July 2, 2001 + Monday + 4:56 pm

words to live by. madonna certainly knows what's up//Don't go for second best, baby put your love to the test. You know, you know you've got to make him express how he feels and maybe then you'll know your love is real.........And when you're gone he might regret it. Think about the love he once had. Try to carry on, but he just won't get it, he'll be back on his knees to express himself.

hidden story, now found from the month of may.

The tension that ensued between us all day long on Thursday...I surprise-visited him again at his place. He was sleeping when I got there. He gave me a comforting hug because of what happened to me the night before and proceeded to sit down next to me watching TV. No kiss, no hand holding. It didn't feel weird, but I was very much aware that there was some distance between us. I thought maybe he felt awkward to make the first move all the time, but I didn't dare do it. It seemed like he wanted this distance too. I kept it because I don't want to make the first move in our current situation. It remained like this the whole day. There were times where our hands had touched but he didn't bother to hold it. One time we crossed the street and he held me by my wrist instead of my hand to avoid hand holding and so I knew for sure he wasn't going to and that he was trying to keep things "platonic" from now on, I suppose. Just friends. No more dating. End of that, period. It wasn't until after 5pm, after a very late lunch, we were walking and our hands very briefly held each other's for a split second and he let go and said, "I kind of want to hold your hand but I shouldn't do that." I told him, "Yeah, me too...I can't help it." He said we shouldn't since it wouldn't be a good idea [after what we've been through discussing that he doesn't want a girlfriend and just only wants to remain friends. Nothing more, nothing less. Discouraging, yes.]. Anyway, upon having said that, we just walked side by side down Post street, often times I would trail behind him a mere few inches, sometimes intentionally to see if he'd wait for me and do something. I felt reasonably happy to learn that he's been wanting to hold my hand too. I mean, I was totally dying to. I don't think I've ever felt such need to hold his simple hand so badly. I guess I was used to walking around in public with him hand in hand all the time. Even if it's so ordinary to see people out on the the street holding hands, I liked knowing that people were able to see that, and to see us look so happy. It feels good to hold his hand in public, er when HE holds my hand in public...he's usually the one to reach for my hand anyway. At any rate, I was hoping and wishing I could come into contact with his hand.

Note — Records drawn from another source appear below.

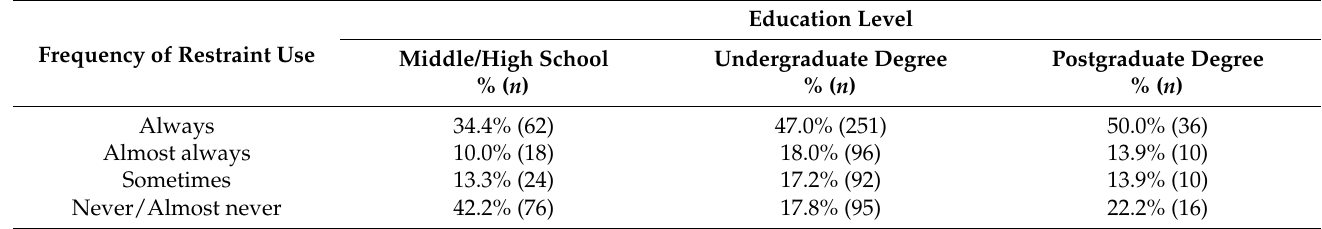
Table 4. Participants’ education level and frequency of restrai nt use for their eldest child.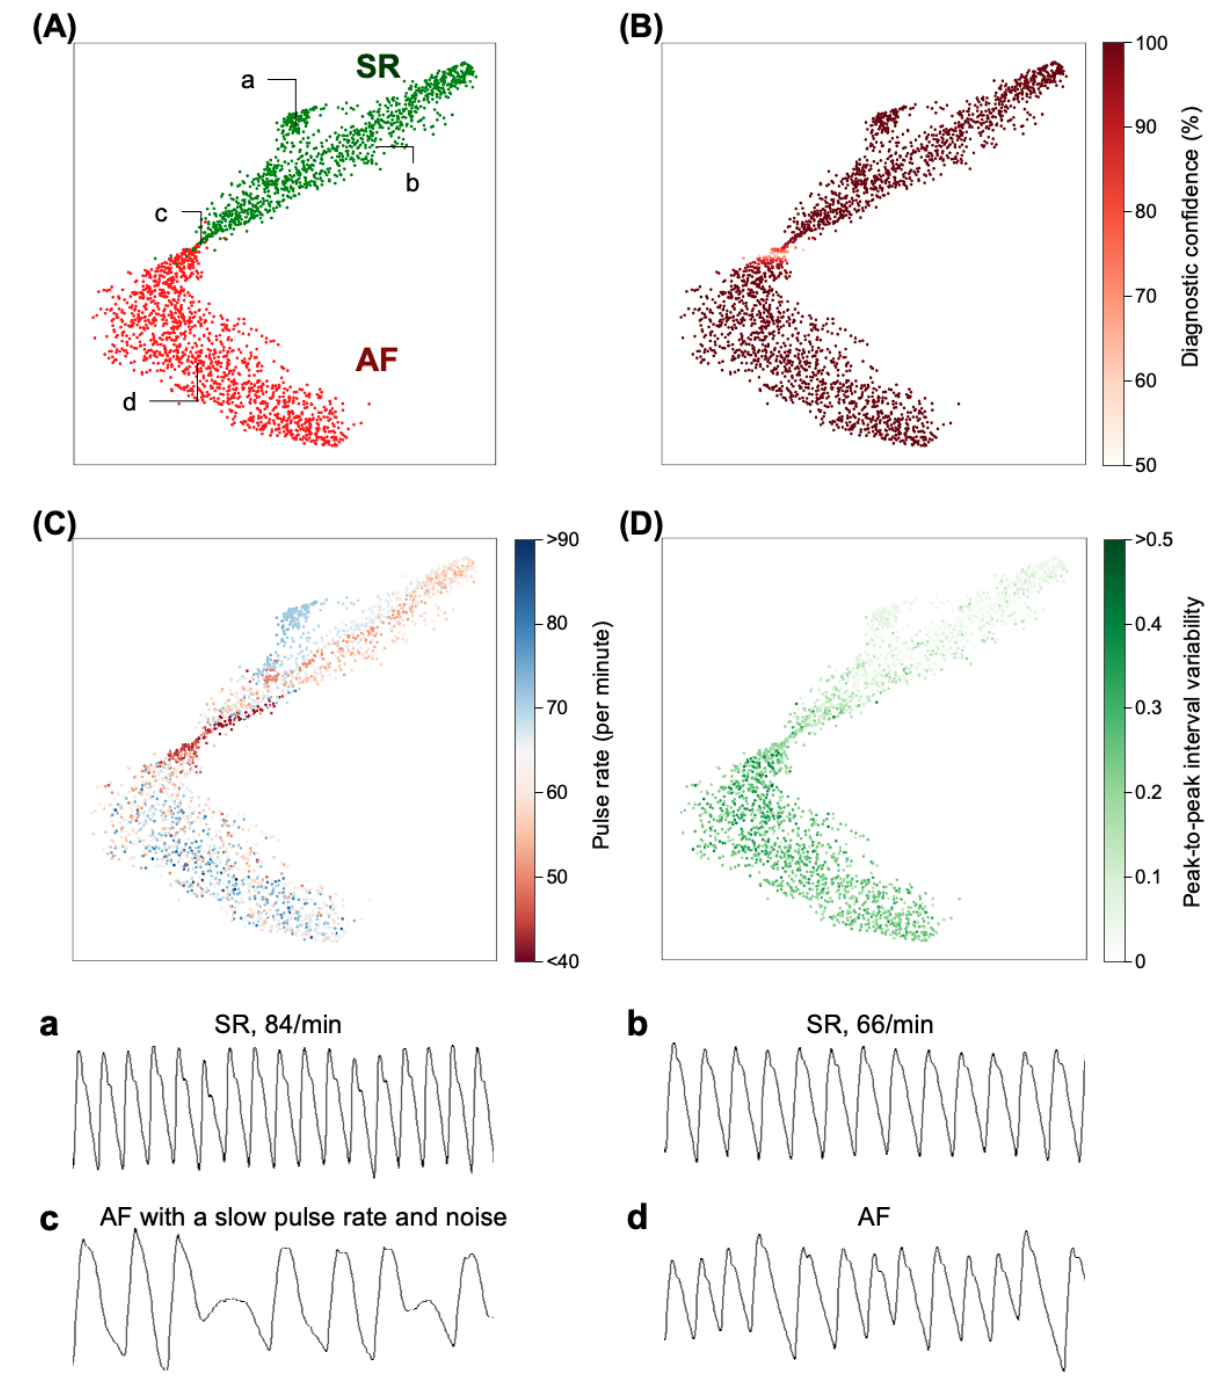
Figure 6. Visualization of deep learning analyses. The deep learning analyses of CardioTracker are plotted with the t-SNE method. The upper panel: (A) The two clusters of AF and SR were well differentiated from each other, leaving a small overlapped potion. (B), (C), and (D) The overlapped region showed low diagnostic confidence, low pulse rates, and modest peak-to-peak interval variability. The lower panel: typical examples of photoplethysmography samples. AF: atrial fibrillation, SR: sinus rhythm, t-SNE: t-distributed stochastic neighbor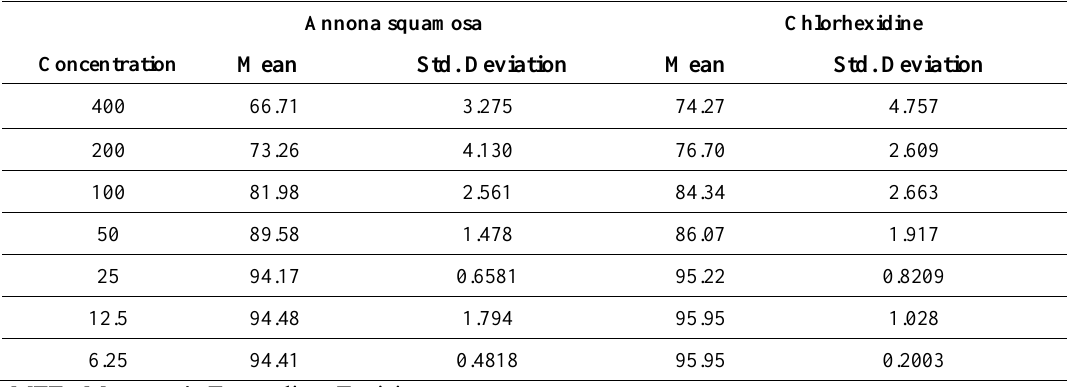
Table 1: Cell viability of the Annona squamosa extract and the positive control chlorhexidine at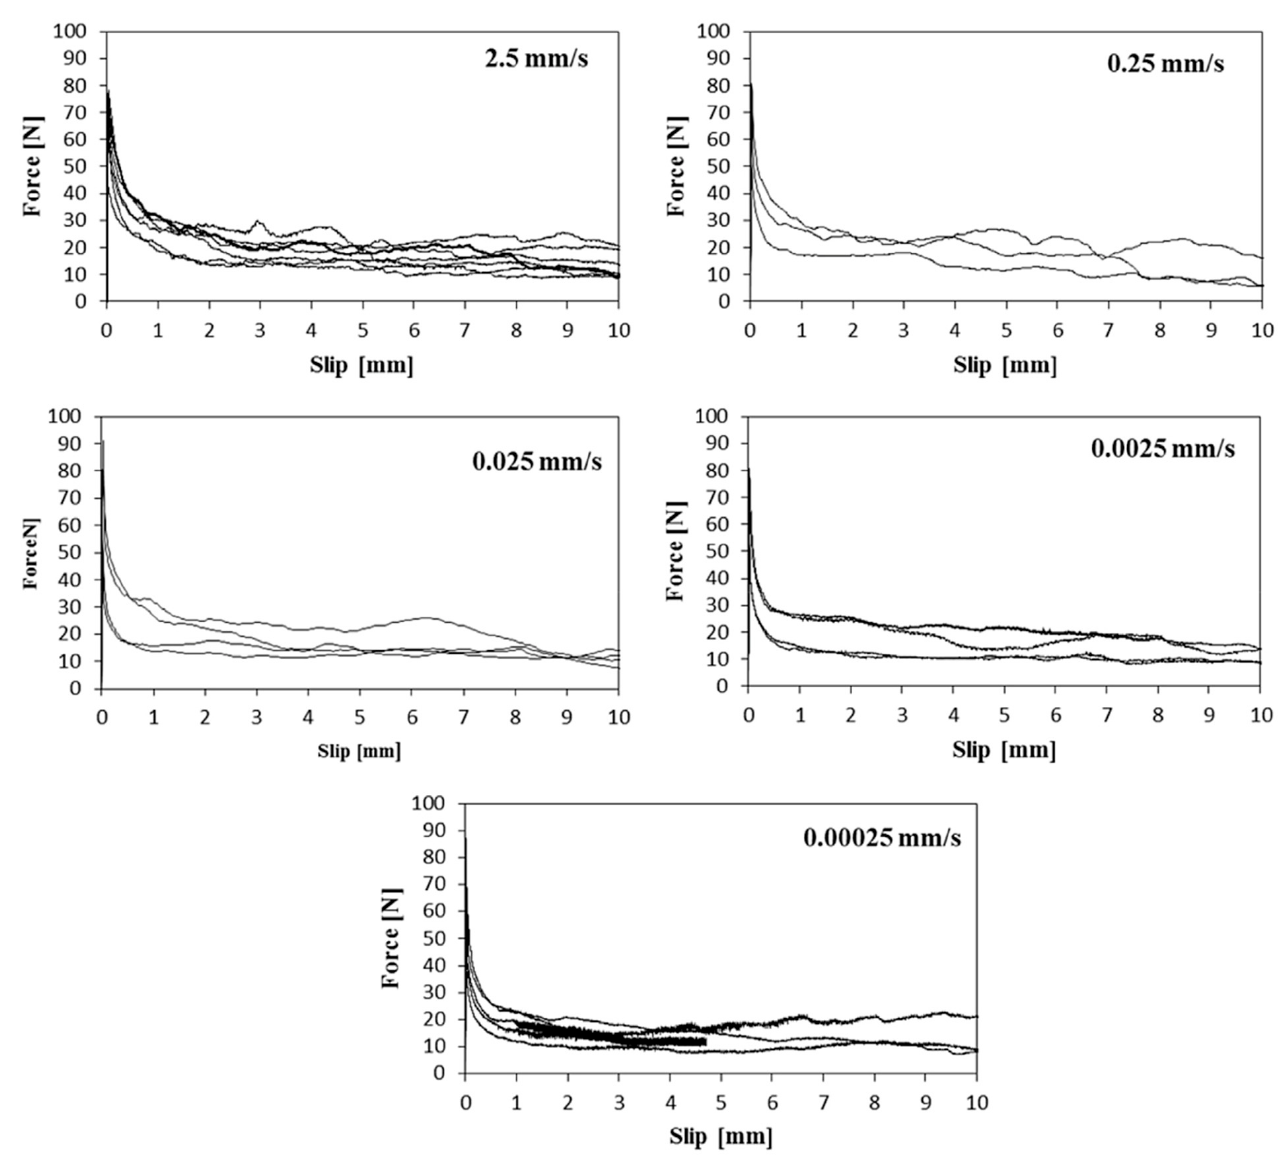
Figure 15. The single fibre pull-out test results on straight fibres [101]. Figures 18–20 depict the findings of their research. The results of the experiments for four different inclination angles with three loading rates on the pull-out load vs. slip curves of the S, H, and T specimens are presented. At least three specimens were used to average the curves for each pair. The pull-out behaviour of aligned S fibres differed from that of inclined S fibres, as shown in Figure 18. This may be directly due to the processes discussed previously. It is also evident, from Figure 18, that hardening arose at all the inclination angles and that the loading rate sensitivity is essential. However, in the H and T fibres, the effects of the loading rate and fibre inclination were not noticeable, as shown in Figure 19 and Figure 20, respectively. According to previous studies, the maximum pull-out load increases to an inclination angle of 30–45 ◦ before declining at 60 ◦ and beyond [27]. At a quasi-static loading rate (0.018 mm/s), the S fibres in their study adhered to this pattern, with the highest peak pull-out load (65.8 N) observed at a 45 ◦ inclination angle. The H and T fibres had slightly diverse patterns. At the inclination angles of 30 ◦ and 15 ◦ , the highest peak pull-out loads at the quasi-static loading rate were recorded as 229.2 N and 303.9 N, correspondingly. After the pull-out, the hooks of H fibres were straightened entirely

It would make me feel a whole lot better.

We were headed towards Kintetsu Mall and just out of nowhere he just went for it--he took my hand and just held it. It felt so good and I began smiling. It was kinda like an "oh fuck it, I can't help it anymore, I don't care, I'll just hold her hand!" feeling. It was so nice. After that, I guess it "broke the ice" and we were once "back to normal", back to the affectionate way of things, we were flirty once again. I'm telling you, the tension was so obvious and it was killing me [maybe him, even], but I felt so relieved...and nothing's changed since then.

July 1, 2001 + Sunday + 6:26 pm

Soul-searching sunday// My favorite song today [heh, I shoulda put it on my favorite things box--->] is me and mrs. jones by the dramatics. Reminds me of 102.9, the quiet storm!

Happy July 1st. I can officially say [and I've told many people this so sorry if I'm being redundant] that my birthday is next month. Finally. I feel like I'm always stuck waiting because I wasn't a spring baby. But hey, nothing wrong with late summer babies---I'm patient.

I got my new glasses today! Yeeha! I like getting new glasses. I feel a little bit renewed, that and a little bit blinder every year because my eyesight slightly worsened a microscopic bit, according to my eye exam results 2 weeks ago.

If Mister Jesse hasn't already mentioned it, and he probably will, well, we hung out again [like the 2nd time] last night. We went to Yancy's because I owed him a drinky since I flaked out on a Korean movie that I agreed to go see with him back in April. Ann came along because she was accidentally locked out her house so I rescued her. The drinks were on me :)

Can't wait for sex and the city tonight! I want to see more of Aidan!